EXERCISE TASKS:
A - Answer these questions from the piece on the package.json types key:
(i) Who raised an issue about the problem on the GH tracker?
(ii) In the sample package.json, what path does the "types" key point to?
(iii) Which projects won't recognize an imported npm package's types when they are linked this way?
B - Resume the piece on the package.json types key after its final sentence.

SOURCE EXTRACT:
◆ ◆ ◆ ◆ ◆ ◆ ◆

The latest TS doesn’t support the types
key at the package.json root level. Paul Zaczkiewicz raised an issue on our GH tracker about it, and together we were able to come up with a repoduction (later I also discovered a related ticket on TS issues board). From there on, it was easy to solve; here’s how.
But first, some background. Before, the npm packages used to put types
in their package.json
root:
// package.json
{
"type": "module",
"exports": {
"script": "./dist/edit-package-json.umd.js",
"default": "./dist/edit-package-json.esm.js"
},
"types": "types/index.d.ts" // <--- here only
}
See the redux
package.json for example.
For years, we’ve been linking type definitions via the types
key at the package.json
root.
However, the projects running on TS 4.7+ with strict
enabled won’t recognise the imported npm package’s types if they are wired up this way. 😱
So, conceptually, the TypeScript maintainers at Microsoft changed the TypeScript API and it was worth of a major semver bump, not minor, and the whole world now has to update their Open Source programs to adhere to it. Including redux
, me and probably you too.

◆ ◆ ◆ ◆ ◆ ◆ ◆

(Collected data)

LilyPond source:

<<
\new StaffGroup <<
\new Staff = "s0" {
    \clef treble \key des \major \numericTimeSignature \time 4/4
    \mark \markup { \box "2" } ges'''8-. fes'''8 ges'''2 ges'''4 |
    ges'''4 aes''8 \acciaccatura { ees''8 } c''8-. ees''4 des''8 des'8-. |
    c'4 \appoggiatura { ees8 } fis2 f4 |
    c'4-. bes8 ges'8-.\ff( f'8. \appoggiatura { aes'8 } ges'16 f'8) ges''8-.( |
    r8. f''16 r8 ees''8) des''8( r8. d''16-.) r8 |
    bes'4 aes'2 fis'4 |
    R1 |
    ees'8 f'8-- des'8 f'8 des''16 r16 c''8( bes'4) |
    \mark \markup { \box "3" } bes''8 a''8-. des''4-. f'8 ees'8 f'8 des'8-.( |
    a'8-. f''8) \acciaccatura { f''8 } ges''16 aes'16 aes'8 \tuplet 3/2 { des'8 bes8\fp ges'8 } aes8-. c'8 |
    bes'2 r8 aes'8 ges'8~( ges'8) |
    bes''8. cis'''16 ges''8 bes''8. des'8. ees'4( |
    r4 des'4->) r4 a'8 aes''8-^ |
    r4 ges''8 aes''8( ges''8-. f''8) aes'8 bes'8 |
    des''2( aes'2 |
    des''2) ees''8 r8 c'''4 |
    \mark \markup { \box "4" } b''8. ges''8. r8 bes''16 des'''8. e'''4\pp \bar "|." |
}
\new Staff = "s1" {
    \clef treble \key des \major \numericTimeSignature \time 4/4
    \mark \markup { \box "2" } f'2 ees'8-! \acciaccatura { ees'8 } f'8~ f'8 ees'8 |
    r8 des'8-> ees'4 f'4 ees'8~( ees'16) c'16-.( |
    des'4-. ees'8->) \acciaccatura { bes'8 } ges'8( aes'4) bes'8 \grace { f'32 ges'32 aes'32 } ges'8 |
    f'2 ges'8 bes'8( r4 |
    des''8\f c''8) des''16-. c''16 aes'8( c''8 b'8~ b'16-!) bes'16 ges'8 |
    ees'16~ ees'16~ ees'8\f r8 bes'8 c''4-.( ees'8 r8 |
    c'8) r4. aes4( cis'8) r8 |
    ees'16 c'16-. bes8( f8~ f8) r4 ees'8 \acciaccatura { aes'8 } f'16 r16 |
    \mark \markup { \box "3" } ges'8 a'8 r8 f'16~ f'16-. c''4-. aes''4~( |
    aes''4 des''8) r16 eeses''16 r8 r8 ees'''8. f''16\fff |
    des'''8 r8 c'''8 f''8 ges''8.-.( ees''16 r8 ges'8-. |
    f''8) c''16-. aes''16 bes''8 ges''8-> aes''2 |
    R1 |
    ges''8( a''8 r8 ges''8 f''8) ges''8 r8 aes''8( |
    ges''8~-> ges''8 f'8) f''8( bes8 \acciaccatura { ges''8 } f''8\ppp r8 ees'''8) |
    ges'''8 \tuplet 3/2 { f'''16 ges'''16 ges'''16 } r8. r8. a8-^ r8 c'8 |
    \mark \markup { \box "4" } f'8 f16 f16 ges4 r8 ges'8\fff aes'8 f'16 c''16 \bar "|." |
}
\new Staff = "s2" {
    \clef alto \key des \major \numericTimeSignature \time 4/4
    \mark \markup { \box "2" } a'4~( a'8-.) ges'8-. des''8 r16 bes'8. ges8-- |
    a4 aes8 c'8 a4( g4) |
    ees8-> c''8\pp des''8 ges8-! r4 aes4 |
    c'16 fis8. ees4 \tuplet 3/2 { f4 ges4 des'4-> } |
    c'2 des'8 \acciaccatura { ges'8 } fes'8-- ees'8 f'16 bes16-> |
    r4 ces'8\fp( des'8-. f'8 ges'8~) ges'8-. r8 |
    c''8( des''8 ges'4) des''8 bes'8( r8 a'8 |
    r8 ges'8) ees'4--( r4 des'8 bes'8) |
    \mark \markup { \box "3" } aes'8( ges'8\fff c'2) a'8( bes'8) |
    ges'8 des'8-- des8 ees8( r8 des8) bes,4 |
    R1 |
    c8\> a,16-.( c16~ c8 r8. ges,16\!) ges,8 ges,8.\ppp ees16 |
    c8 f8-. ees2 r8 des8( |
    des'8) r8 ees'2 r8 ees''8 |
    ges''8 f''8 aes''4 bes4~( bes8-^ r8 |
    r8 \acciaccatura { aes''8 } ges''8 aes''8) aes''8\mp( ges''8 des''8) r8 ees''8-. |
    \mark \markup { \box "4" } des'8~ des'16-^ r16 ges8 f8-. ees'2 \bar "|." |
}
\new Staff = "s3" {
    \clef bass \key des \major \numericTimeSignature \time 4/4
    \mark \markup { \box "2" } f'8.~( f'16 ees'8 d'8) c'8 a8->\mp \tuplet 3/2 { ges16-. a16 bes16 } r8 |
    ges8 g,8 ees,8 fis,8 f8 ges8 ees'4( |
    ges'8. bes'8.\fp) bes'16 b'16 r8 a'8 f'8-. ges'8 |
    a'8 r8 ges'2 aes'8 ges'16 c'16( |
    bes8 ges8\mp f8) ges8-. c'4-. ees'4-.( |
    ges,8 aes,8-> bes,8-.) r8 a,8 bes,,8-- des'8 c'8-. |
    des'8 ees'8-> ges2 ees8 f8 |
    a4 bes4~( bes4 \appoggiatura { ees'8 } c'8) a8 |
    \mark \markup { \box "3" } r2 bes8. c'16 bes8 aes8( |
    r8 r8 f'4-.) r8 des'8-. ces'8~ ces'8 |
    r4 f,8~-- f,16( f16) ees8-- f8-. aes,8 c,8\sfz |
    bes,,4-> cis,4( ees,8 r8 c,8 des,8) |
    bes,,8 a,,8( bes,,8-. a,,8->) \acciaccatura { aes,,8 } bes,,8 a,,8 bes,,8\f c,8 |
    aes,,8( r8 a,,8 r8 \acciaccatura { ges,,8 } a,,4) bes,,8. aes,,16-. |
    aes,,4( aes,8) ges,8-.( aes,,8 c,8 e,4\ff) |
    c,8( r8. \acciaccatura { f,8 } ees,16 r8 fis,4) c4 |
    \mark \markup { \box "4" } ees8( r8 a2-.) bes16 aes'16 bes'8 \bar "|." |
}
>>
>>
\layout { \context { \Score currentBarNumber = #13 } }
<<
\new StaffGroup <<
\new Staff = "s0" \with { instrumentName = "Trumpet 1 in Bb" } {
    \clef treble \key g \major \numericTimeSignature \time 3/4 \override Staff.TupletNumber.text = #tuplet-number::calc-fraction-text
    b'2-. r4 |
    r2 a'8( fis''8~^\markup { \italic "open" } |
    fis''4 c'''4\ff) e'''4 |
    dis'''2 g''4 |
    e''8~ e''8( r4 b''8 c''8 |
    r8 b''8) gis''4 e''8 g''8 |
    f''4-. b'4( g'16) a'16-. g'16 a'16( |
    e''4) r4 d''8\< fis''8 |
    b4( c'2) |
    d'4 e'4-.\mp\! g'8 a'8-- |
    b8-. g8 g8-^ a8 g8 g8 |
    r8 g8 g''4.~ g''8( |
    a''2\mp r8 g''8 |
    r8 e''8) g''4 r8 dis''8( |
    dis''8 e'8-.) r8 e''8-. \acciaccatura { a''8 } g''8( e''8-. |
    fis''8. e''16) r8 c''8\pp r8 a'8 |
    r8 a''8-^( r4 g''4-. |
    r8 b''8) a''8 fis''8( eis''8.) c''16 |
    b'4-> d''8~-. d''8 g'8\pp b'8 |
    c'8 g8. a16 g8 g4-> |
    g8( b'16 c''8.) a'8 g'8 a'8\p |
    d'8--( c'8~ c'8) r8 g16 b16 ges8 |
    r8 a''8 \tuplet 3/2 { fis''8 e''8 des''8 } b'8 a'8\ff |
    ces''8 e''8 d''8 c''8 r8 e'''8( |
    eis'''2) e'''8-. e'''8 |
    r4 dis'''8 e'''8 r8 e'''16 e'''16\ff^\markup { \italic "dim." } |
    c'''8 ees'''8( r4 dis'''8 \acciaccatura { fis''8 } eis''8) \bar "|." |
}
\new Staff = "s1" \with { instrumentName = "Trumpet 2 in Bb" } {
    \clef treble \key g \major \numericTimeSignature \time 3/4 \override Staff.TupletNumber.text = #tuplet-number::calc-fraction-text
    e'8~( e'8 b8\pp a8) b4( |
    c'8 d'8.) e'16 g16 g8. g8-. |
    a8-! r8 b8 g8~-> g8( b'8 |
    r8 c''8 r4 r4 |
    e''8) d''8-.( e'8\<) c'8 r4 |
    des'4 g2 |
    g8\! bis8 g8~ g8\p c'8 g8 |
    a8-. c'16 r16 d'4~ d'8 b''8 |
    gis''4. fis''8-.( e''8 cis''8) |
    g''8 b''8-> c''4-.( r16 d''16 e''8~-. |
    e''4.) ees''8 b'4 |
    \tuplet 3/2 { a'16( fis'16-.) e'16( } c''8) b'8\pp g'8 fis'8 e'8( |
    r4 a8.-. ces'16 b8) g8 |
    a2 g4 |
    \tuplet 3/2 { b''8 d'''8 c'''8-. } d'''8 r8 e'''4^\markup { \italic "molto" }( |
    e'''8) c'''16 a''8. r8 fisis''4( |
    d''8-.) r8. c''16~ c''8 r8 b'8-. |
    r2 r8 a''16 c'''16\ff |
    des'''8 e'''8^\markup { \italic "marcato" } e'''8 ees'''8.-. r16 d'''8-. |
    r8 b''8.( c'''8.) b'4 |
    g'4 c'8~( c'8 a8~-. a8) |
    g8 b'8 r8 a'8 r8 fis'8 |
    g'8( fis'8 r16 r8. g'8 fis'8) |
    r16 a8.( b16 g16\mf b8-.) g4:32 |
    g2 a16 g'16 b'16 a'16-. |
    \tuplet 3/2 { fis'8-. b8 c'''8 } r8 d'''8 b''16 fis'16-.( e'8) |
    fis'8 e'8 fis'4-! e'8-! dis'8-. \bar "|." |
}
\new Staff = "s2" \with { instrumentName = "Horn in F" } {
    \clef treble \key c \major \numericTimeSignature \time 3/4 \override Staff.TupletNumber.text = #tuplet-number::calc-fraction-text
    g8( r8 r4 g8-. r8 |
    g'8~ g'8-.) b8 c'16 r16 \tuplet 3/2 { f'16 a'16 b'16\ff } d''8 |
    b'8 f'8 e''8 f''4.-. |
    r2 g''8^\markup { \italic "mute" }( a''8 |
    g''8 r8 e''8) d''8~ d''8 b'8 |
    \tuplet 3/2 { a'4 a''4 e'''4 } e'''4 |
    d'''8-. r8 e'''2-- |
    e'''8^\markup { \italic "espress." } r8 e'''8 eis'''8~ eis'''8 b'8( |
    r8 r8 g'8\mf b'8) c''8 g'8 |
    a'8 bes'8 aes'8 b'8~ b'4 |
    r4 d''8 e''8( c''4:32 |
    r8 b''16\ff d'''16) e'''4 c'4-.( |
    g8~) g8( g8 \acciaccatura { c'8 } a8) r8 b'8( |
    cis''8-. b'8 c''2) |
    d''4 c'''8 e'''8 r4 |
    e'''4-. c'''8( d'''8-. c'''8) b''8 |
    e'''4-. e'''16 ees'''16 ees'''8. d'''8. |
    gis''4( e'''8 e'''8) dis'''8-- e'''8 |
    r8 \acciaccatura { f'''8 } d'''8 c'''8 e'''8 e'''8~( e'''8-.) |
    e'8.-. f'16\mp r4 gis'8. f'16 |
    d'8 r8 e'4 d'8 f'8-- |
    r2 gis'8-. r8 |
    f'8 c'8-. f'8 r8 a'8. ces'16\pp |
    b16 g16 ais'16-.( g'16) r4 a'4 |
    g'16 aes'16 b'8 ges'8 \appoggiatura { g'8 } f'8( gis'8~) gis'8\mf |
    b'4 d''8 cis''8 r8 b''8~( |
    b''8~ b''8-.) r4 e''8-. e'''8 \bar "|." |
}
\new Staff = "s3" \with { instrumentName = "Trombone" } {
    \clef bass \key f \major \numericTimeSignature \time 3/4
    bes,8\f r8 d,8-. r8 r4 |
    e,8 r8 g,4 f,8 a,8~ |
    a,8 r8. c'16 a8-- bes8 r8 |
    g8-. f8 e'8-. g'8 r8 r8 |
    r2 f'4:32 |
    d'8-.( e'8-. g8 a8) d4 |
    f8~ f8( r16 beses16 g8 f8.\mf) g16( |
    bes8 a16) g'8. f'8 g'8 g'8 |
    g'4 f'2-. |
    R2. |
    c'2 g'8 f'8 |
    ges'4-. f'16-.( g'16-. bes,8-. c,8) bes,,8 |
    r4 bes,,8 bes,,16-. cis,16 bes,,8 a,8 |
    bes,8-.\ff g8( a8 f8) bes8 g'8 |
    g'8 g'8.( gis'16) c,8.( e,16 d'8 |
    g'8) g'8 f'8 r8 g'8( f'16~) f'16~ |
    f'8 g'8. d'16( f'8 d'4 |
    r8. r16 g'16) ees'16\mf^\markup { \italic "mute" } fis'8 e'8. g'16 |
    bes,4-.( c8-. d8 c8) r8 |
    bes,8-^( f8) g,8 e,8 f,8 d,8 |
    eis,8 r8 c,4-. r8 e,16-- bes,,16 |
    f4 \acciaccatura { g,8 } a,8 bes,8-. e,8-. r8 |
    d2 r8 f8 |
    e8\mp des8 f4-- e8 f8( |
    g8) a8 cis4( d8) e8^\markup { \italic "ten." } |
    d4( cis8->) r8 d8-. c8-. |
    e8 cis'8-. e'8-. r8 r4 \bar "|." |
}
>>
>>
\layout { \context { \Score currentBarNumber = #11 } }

◆ ◆ ◆ ◆ ◆ ◆ ◆

TASK-BY-TASK RESULTS:
A -
(i) Paul Zaczkiewicz
(ii) types/index.d.ts
(iii) Projects running on TS 4.7+ with strict enabled

B -
It’s not the first time and not only Microsoft is guilty doing it. So, we take a deep breath and go to update all our npm-bound programs. 🤷
How to fix
The types
now have to be inside exports
, and as the first entry.
Like this, adapted from official TS docs:
// package.json
{
"type": "module",
"exports": {
".": {
"import": {
"types": "./types/index.d.ts", // <-- here
"default": "./dist/edit-package-json.esm.js"
}
},
"./package.json": "./package.json"
},
"types": "types/index.d.ts"
}
or this, if you don’t need to allow a package.json
direct import:
// package.json
{
"type": "module",
"exports": {
"types": "./types/index.d.ts", // <-- add this
"script": "./dist/edit-package-json.umd.js",
"default": "./dist/edit-package-json.esm.js"
},
"types": "types/index.d.ts" // <-- still keeping for now
}
Also, I’m keeping the old “types” at the root level for now, they don’t start with ./
.
As always, feel free to reference our monorepo current setup, in case this article gets stale. Open any package’s root folder and check its package.json
.
Q&A
Why Codsen program type definitions are not in ./dist/
?
Distribution files (ESM and IIFE builds) are in ./dist/
, but type definitions are in ./types/
because each uses a different build tooling and it’s handy to keep them separate, for example you wipe the build artifacts and re-build by running one script, not two.
Another argument is, types are not relevant to UMD build (which is for browsers and browsers don’t support TS) and by keeping them two in the same folder we imply they are related somehow.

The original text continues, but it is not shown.